Comme d’autres, Lessard-Therrien avait soif d’incarner concrètement ses principes. Elle n’a pas été libre de le faire. En bon québécois, on dirait qu’un des problèmes de QS, c’est que les bottines ne suivent pas les babines (sauf pour rectifier le tir radicalement en limitant les candidatures masculines). Ainsi, quatre mois suffisent à ce qu’on s’épuise quand on constate qu’on ne réussira pas à changer la machine.
Un miroir à saisir
Dans Les têtes brûlées (Lux), Catherine Dorion raconte qu’une conseillère lui avait demandé de policer son style vestimentaire, en plus de lui dire : « Féminise partout : “les étudiants et les étudiantes”, etc. » Louable. Mais faire apparaître les femmes dans la langue sans les soutenir pour pérenniser leur place autour de la table, ça devient du féminisme d’apparat, de la langue de bois.
Le salaire de co-porte-parole d’Émilise Lessard-Therrien tournait autour de 80 000 $ par année. Environ la moitié de celui de Nadeau-Dubois, qui assume en outre des fonctions de député. Méganne Perry Mélançon, qui a un statut comparable à celui de LessardTherrien, mais au Parti québécois, touche environ 100 000 $, en plus de disposer d’un appartement de fonction. « Ce sont des choix », m’a dit Myriam Lapointe-Gagnon, ex-candidate de QS dans Rivière-du-Loup–Témiscouata, qui ne briguera pas de siège aux prochaines élections, à l’instar de plusieurs collègues féminines.
En 2023, Émilise Lessard-Therrien déplorait déjà le manque de soutien apporté aux femmes de Québec solidaire. Elle incitait le parti à « mieux accompagner les femmes entre deux élections », leur engagement politique étant plus difficile à poursuivre en raison de la « charge mentale, des enfants, de la maison et de l’organisation familiale ».

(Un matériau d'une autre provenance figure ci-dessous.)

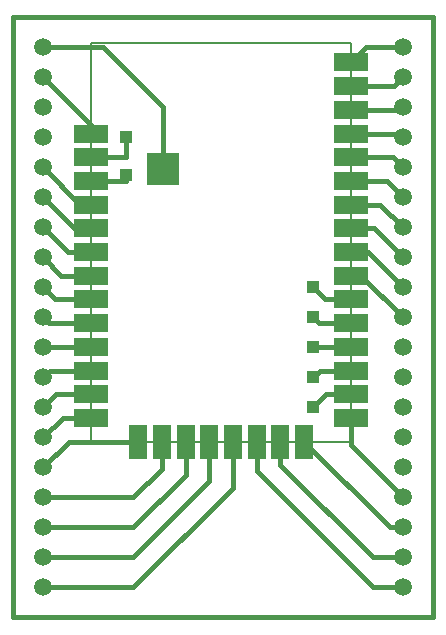
<source format=gtl>
G75*
%MOIN*%
%OFA0B0*%
%FSLAX25Y25*%
%IPPOS*%
%LPD*%
%AMOC8*
5,1,8,0,0,1.08239X$1,22.5*
%
%ADD10C,0.01600*%
%ADD11R,0.11200X0.06000*%
%ADD12C,0.00500*%
%ADD13R,0.06000X0.11200*%
%ADD14R,0.11000X0.11000*%
%ADD15C,0.05937*%
%ADD16R,0.03962X0.03962*%
D10*
X0001800Y0001800D02*
X0001800Y0201800D01*
X0141800Y0201800D01*
X0141800Y0001800D01*
X0001800Y0001800D01*
X0011800Y0011800D02*
X0041800Y0011800D01*
X0075100Y0045100D01*
X0075100Y0060400D01*
X0083000Y0060400D02*
X0083000Y0050600D01*
X0121800Y0011800D01*
X0131800Y0011800D01*
X0131800Y0021800D02*
X0121800Y0021800D01*
X0090900Y0052700D01*
X0090900Y0060400D01*
X0098800Y0060400D02*
X0127400Y0031800D01*
X0131800Y0031800D01*
X0131800Y0041800D02*
X0114300Y0059300D01*
X0114300Y0068300D01*
X0114300Y0076200D02*
X0106200Y0076200D01*
X0101800Y0071800D01*
X0101800Y0081800D02*
X0104100Y0084100D01*
X0114300Y0084100D01*
X0114300Y0092000D02*
X0102000Y0092000D01*
X0101800Y0091800D01*
X0103700Y0099900D02*
X0114300Y0099900D01*
X0114300Y0107800D02*
X0105800Y0107800D01*
X0101800Y0111800D01*
X0101800Y0101800D02*
X0103700Y0099900D01*
X0114300Y0115700D02*
X0117900Y0115700D01*
X0131800Y0101800D01*
X0131800Y0111800D02*
X0120000Y0123600D01*
X0114300Y0123600D01*
X0114300Y0131500D02*
X0122100Y0131500D01*
X0131800Y0121800D01*
X0131800Y0131800D02*
X0124200Y0139400D01*
X0114300Y0139400D01*
X0114300Y0147300D02*
X0126300Y0147300D01*
X0131800Y0141800D01*
X0131800Y0151800D02*
X0128400Y0155200D01*
X0114300Y0155200D01*
X0114300Y0163100D02*
X0130500Y0163100D01*
X0131800Y0161800D01*
X0131000Y0171000D02*
X0114300Y0171000D01*
X0114300Y0178900D02*
X0128900Y0178900D01*
X0131800Y0181800D01*
X0131800Y0171800D02*
X0131000Y0171000D01*
X0131800Y0191800D02*
X0119300Y0191800D01*
X0114300Y0186800D01*
X0051700Y0171900D02*
X0051700Y0151400D01*
X0039300Y0149300D02*
X0039300Y0147300D01*
X0027700Y0147300D01*
X0027700Y0139400D02*
X0024200Y0139400D01*
X0011800Y0151800D01*
X0011800Y0141800D02*
X0022100Y0131500D01*
X0027700Y0131500D01*
X0027700Y0123600D02*
X0020000Y0123600D01*
X0011800Y0131800D01*
X0011800Y0121800D02*
X0017900Y0115700D01*
X0027700Y0115700D01*
X0027700Y0107800D02*
X0015800Y0107800D01*
X0011800Y0111800D01*
X0011800Y0101800D02*
X0013700Y0099900D01*
X0027700Y0099900D01*
X0027700Y0092000D02*
X0012000Y0092000D01*
X0011800Y0091800D01*
X0014100Y0084100D02*
X0027700Y0084100D01*
X0027700Y0076200D02*
X0016200Y0076200D01*
X0011800Y0071800D01*
X0018300Y0068300D02*
X0027700Y0068300D01*
X0020400Y0060400D02*
X0043500Y0060400D01*
X0051400Y0060400D02*
X0051400Y0051400D01*
X0041800Y0041800D01*
X0011800Y0041800D01*
X0011800Y0031800D02*
X0041800Y0031800D01*
X0059300Y0049300D01*
X0059300Y0060400D01*
X0067200Y0060400D02*
X0067200Y0047200D01*
X0041800Y0021800D01*
X0011800Y0021800D01*
X0011800Y0051800D02*
X0020400Y0060400D01*
X0018300Y0068300D02*
X0011800Y0061800D01*
X0011800Y0081800D02*
X0014100Y0084100D01*
X0027700Y0155200D02*
X0039300Y0155200D01*
X0039300Y0161800D01*
X0027700Y0163100D02*
X0027700Y0165900D01*
X0011800Y0181800D01*
X0011800Y0191800D02*
X0031800Y0191800D01*
X0051700Y0171900D01*
D11*
X0027700Y0163100D03*
X0027700Y0155200D03*
X0027700Y0147300D03*
X0027700Y0139400D03*
X0027700Y0131500D03*
X0027700Y0123600D03*
X0027700Y0115700D03*
X0027700Y0107800D03*
X0027700Y0099900D03*
X0027700Y0092000D03*
X0027700Y0084100D03*
X0027700Y0076200D03*
X0027700Y0068300D03*
X0114300Y0068300D03*
X0114300Y0076200D03*
X0114300Y0084100D03*
X0114300Y0092000D03*
X0114300Y0099900D03*
X0114300Y0107800D03*
X0114300Y0115700D03*
X0114300Y0123600D03*
X0114300Y0131500D03*
X0114300Y0139400D03*
X0114300Y0147300D03*
X0114300Y0155200D03*
X0114300Y0163100D03*
X0114300Y0171000D03*
X0114300Y0178900D03*
X0114300Y0186800D03*
D12*
X0114300Y0193400D02*
X0027700Y0193400D01*
X0027700Y0060400D01*
X0114300Y0060400D01*
X0114300Y0193400D01*
D13*
X0098800Y0060400D03*
X0090900Y0060400D03*
X0083000Y0060400D03*
X0075100Y0060400D03*
X0067200Y0060400D03*
X0059300Y0060400D03*
X0051400Y0060400D03*
X0043500Y0060400D03*
D14*
X0051700Y0151400D03*
D15*
X0011800Y0151800D03*
X0011800Y0141800D03*
X0011800Y0131800D03*
X0011800Y0121800D03*
X0011800Y0111800D03*
X0011800Y0101800D03*
X0011800Y0091800D03*
X0011800Y0081800D03*
X0011800Y0071800D03*
X0011800Y0061800D03*
X0011800Y0051800D03*
X0011800Y0041800D03*
X0011800Y0031800D03*
X0011800Y0021800D03*
X0011800Y0011800D03*
X0011800Y0161800D03*
X0011800Y0171800D03*
X0011800Y0181800D03*
X0011800Y0191800D03*
X0131800Y0191800D03*
X0131800Y0181800D03*
X0131800Y0171800D03*
X0131800Y0161800D03*
X0131800Y0151800D03*
X0131800Y0141800D03*
X0131800Y0131800D03*
X0131800Y0121800D03*
X0131800Y0111800D03*
X0131800Y0101800D03*
X0131800Y0091800D03*
X0131800Y0081800D03*
X0131800Y0071800D03*
X0131800Y0061800D03*
X0131800Y0051800D03*
X0131800Y0041800D03*
X0131800Y0031800D03*
X0131800Y0021800D03*
X0131800Y0011800D03*
D16*
X0101800Y0071800D03*
X0101800Y0081800D03*
X0101800Y0091800D03*
X0101800Y0101800D03*
X0101800Y0111800D03*
X0039300Y0149300D03*
X0039300Y0161800D03*
M02*

</source>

Lors des derniers mois, ce manque de soutien s’est fait cruellement sentir : des milliers de kilomètres parcourus en solitaire, sans chauffeur, dans des autobus de nuit ; des événements couverts sans protection ni accompagnement ; aucun photographe pour la visibilité. Des ressources asymétriques : un co-porte-parolat qui n’avait de « co- » que le nom.
En cette fin avril, la publication d’Émilise Lessard-Therrien est un miroir qu’elle tend courageusement à Québec solidaire. Comme l’a fait Dorion avant elle, mais sans les « fuck you ». Elle nous rappelle que les partis nous avalent et met en lumière le paradoxe de l’engagement (et celui des femmes et des mères en particulier) : à quoi bon nous battre au sein d’un parti pour l’avenir de nos enfants quand nos idéaux, notre voix n’y sont pas entendus, tandis que nos enfants à nous dessinent dans un rayon de soleil loin du regard de leur mère absente ?
Ce miroir, espérons que Québec solidaire aura le courage de le regarder en face, ainsi que de reconnaître ses travers et de s’en affranchir. Les femmes et les personnes racisées ne sont pas des greffons, elles devraient être au coeur de QS, seul parti de gauche au Québec. Mais surtout, ne nous leurrons pas : le problème des femmes en politique touche tous les partis. La seule différence, c’est que celles de QS ont le courage de parler.